Friday, January 25, 2013

"Student's Day" (Russia)

Today is a popular holiday in Russia (i.e., not an official public holiday) and is celebrated two different ways depending on who you ask; or more precisely, on which party you attend. This is “Student’s Day” or “St. Tatiana’s Day” and no matter how one observes the day (or with whom), the feast remembering a christian martyr is oddly coupled with a landmark in education.

Think of the day as the last day of finals exams (that is probably enough to explain the reason to party). Students in the Universities have been taking exams since the first of the year, and now they are done! Interestingly, the day falls on the birthday of the University of Moscow, so toss that into the mix. This is the largest and oldest educational center in the country, founded in 1755. The celebrations actually started as “The Day of Moscow University,” a simple acknowledgement that education was accessible to all countrymen.

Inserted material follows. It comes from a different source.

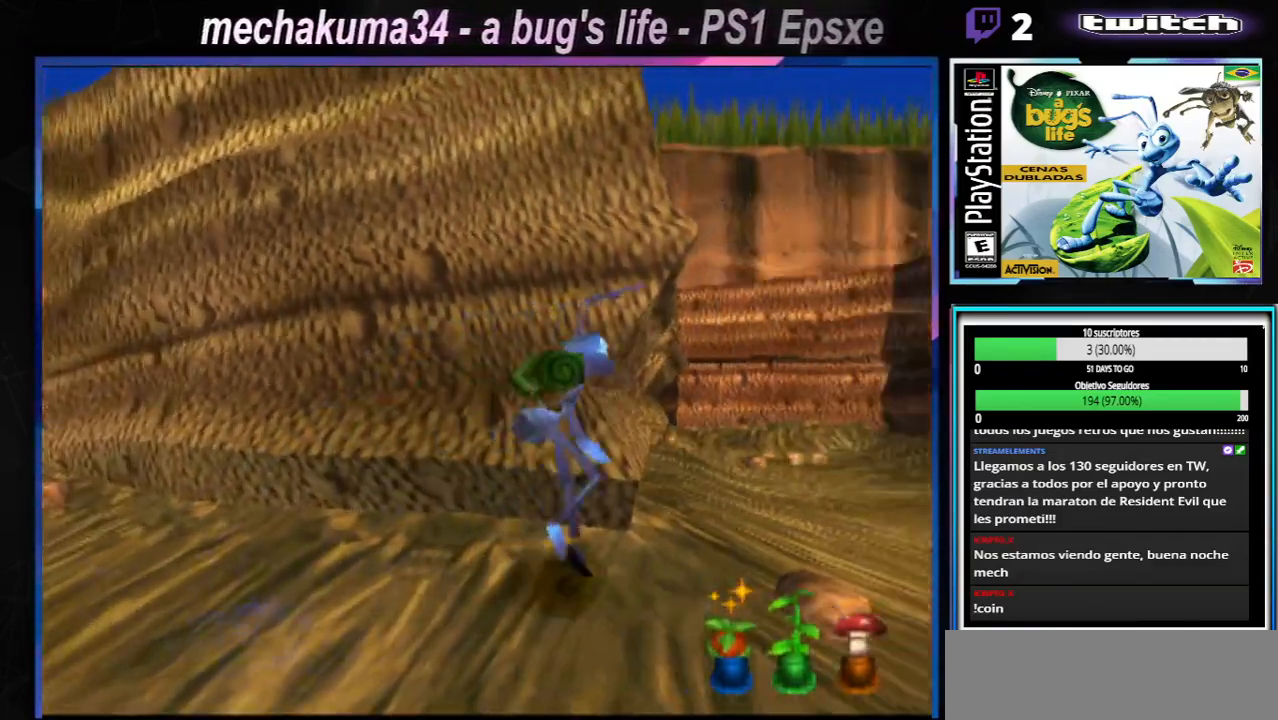
{"buttons": ["A", "X"], "left_stick": "up-right", "right_stick": "center"}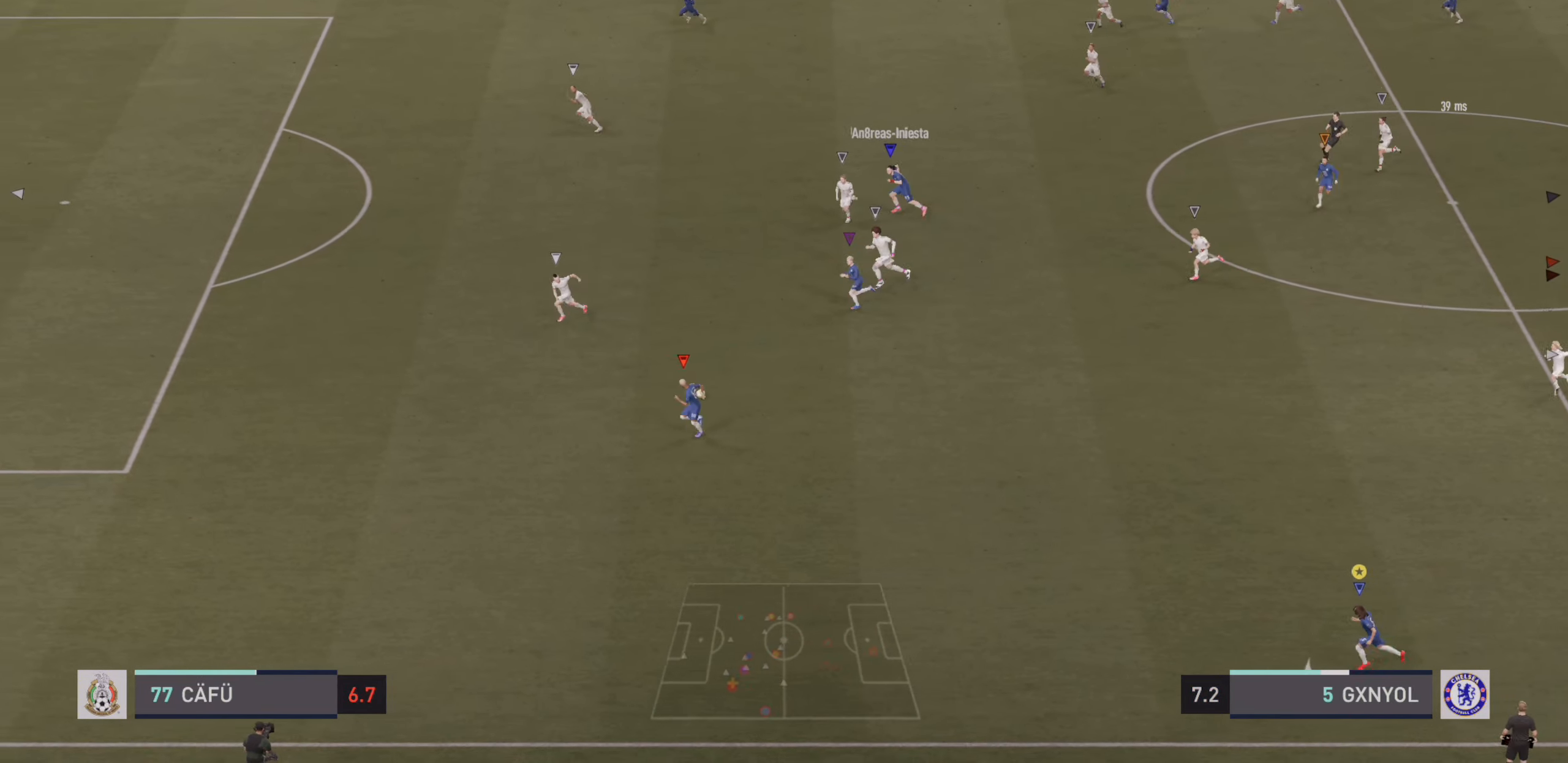
Gameplay with a controller (PlayStation layout); each line is a JSON object with the inputs held at the frame after it. "events" lists button and stick changes between this image and that frame as [ms after this image, input, new state], when the widget could be followed in between. Not read: L3 R3 right_stick.
{"buttons": ["R2"], "left_stick": "left", "events": [[167, "R2", "up"], [267, "R2", "down"]]}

Years later, the Russian Orthodox Church built the Church of Saint Tatiana on the campus and declared St. Tatiana as the patron saint of education. St. Tatiana (according to the Orthodox Church) was the daughter of a wealthy family who found spiritual matters more significant than earthly ones, so she pursued God through prayer and by helping others, including visiting the poor and the sick. Her death came by the hands of leaders who were more compromising in their spirituality, under an emperor who often vacillated between Christ, Apollo, Abraham and Orpheus.

Here’s a great place to ask a meaningful question: “so what?”

Permit me to venture toward an answer through another set of questions: What does it mean to be a human being and what kind of person do you wish to become? What do you need to learn and how are you going to do it?

First glance makes it seem as if there is really no connection between spirituality and education, but a closer look is revealing. A closer look demonstrates the very point to be made: one is bettered by education, by looking closer. One might consider St. Tatiana the model student in that she evaluated who she was, what she had, where she was and where she was headed (in every sense of the word) and found a choice to be made. She chose to pursue God and in so doing actually impacted culture in a way that mere classroom learning could not prepare. She made a university of her spirituality. Her education (if we can be so bold to call it that) drove her made decisions backed by conviction that led to action.

What kind of person would we be if we did not explore our world, including the spiritual realm?

Here I return to my questions, adding another approach: in what ways have you explored what it means to be human and what kind of person do you wish to be? What do you need to learn and how are you going to learn it?